This is Part 2 (Part 1) of a three-part series exploring the idea of “home” in the diaspora. These are mainly personal reflections and pieces of conversations with friends.
Today’s post is about homesickness, or, as they say here in Germany, Heimweh (pronounced haim-vé). Somehow, I think the German word feels more intense, heavier, more piercing, almost as if it carries the ache in its very syllables.
The glow and the trap of memory
When you leave home, something strange happens to your memories.
They start to shine.
The food seems tastier in memory than it ever did on the plate. The warmth of community feels magical. The values of home seem stronger, the bonds deeper. We polish these memories until they glow, and in hard moments abroad, they keep us going.
But there’s a trap. Home was never perfect. There were struggles, frustrations, even things we once wanted to escape. Distance blurs those edges, leaving us with an edited version of the past.
Romanticising home
This glow isn’t accidental. It happens for reasons:
- Memory softens the edges. Time highlights the laughter, food, and celebrations, while dimming the hardships.
- It’s how we cope. In lonely and cold places, the idea of home becomes a refuge: “There’s a place where I truly belong.”
- It’s resistance. When you face stereotypes daily in a foreign land, idealising home becomes a shield: “You may not value where I come from, but I know it is beautiful and strong.”

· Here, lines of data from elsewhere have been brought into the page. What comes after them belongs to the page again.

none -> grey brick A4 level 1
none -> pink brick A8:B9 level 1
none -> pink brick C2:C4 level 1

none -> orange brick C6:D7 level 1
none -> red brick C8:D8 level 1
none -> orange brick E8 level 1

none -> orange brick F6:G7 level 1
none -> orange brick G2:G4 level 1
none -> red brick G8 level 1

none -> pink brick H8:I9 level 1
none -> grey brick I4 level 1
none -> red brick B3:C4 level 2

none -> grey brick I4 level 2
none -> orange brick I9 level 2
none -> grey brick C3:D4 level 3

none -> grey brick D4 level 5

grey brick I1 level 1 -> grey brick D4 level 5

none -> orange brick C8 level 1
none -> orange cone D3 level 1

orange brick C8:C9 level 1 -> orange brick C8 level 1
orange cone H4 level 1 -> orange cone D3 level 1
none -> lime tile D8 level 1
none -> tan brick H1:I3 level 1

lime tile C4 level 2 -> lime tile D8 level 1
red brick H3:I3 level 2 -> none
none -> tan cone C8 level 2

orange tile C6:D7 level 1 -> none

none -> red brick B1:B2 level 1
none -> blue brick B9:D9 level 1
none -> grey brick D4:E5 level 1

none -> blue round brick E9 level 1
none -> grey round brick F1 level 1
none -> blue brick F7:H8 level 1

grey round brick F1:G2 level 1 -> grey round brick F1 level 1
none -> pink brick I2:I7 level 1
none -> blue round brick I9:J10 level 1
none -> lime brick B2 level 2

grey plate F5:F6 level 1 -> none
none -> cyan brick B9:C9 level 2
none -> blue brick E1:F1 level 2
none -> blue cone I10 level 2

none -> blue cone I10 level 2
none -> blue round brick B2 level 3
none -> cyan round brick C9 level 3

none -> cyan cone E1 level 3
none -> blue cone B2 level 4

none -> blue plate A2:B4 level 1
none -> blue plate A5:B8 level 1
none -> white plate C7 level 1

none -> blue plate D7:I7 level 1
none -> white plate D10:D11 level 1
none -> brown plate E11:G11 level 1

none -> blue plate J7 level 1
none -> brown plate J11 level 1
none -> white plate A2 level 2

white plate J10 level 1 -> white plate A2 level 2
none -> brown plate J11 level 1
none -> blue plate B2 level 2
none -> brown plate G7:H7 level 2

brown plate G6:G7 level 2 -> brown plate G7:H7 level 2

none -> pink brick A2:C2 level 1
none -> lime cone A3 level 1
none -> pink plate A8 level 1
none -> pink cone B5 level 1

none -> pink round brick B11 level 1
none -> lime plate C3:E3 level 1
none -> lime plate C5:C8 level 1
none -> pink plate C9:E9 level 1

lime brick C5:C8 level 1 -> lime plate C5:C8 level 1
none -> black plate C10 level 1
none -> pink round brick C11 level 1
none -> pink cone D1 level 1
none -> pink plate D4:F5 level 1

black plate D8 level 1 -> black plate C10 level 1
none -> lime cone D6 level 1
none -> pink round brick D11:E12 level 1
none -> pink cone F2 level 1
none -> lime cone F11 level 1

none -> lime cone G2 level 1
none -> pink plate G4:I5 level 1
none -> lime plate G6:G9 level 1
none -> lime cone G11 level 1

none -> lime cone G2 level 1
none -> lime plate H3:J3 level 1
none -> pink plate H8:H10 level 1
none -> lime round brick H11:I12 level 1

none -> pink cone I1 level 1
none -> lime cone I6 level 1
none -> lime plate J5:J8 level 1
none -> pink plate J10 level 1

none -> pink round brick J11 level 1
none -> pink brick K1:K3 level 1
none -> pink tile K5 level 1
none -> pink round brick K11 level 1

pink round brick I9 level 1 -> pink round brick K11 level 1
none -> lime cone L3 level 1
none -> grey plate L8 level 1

And sometimes, these debates even spill onto social media. I remember these reels asking whether Nigerian food actually tastes better in London than in Nigeria itself. Some claimed that London jollof outshines the Lagos version. Others disagreed, saying nothing abroad could ever match the freshness and atmosphere of food back home.
To me, this debate isn’t really about food, it’s about memory and comfort. Comfort like the sharp heat of freshly ground pepper spreading through your body with that first spoonful, or the scent of crayfish rising from a steaming pot. Abroad, those sensations carry the weight of longing. That invisible seasoning — nostalgia — can make a plate abroad feel more powerful than the “real” thing at home.
The realities of home
But romanticising home has a shadow side. Sometimes, when we finally return, reality does not match the glowing picture we’ve carried in our minds. Streets feel different. People have moved on. Even recipes have changed , people are now putting crayfish in “pomme pilé” (abomination….. krkrkr).
The shock is real: to love home deeply and yet not recognise it fully.
But here is the truth, at some point you realise: Home isn’t perfect. It never was. But it’s still mine.
The ache of guilt
If memory is sweet, guilt is bitter.
Homesickness is not just about longing; it’s also about responsibility sometimes. The guilt of being absent when family needs you. The guilt of safety while loved ones struggle.
And for parents waiting years for family reunification, the ache deepens. Children grow up without you. Partners learn to survive alone. And when papers finally come through, you sometimes meet again as near-strangers. Love still there, but requiring patience and rediscovery. Like an instrument that must be tuned again before it can play in harmony.
And then comes another worry: that even once reunited, you and your family will never be fully accepted in the new land.
The weight and the wonder
A friend once told me:
“As an African, you can never feel at home in Germany. You will always be on the margins because of your skin.”
I understood the pain. Xenophobia and exclusion are real. They scar the heart.
But I had to reply:
“Do you know, in this same Germany, you can meet people who will do more for you than even your own parents?”
Both realities exist. There is rejection. But there is also love.
There are people who will see your humanity before your passport, your brilliance before your accent, your soul before your skin.
And when you find this, it makes you realise: home is not only about blood or birthplace.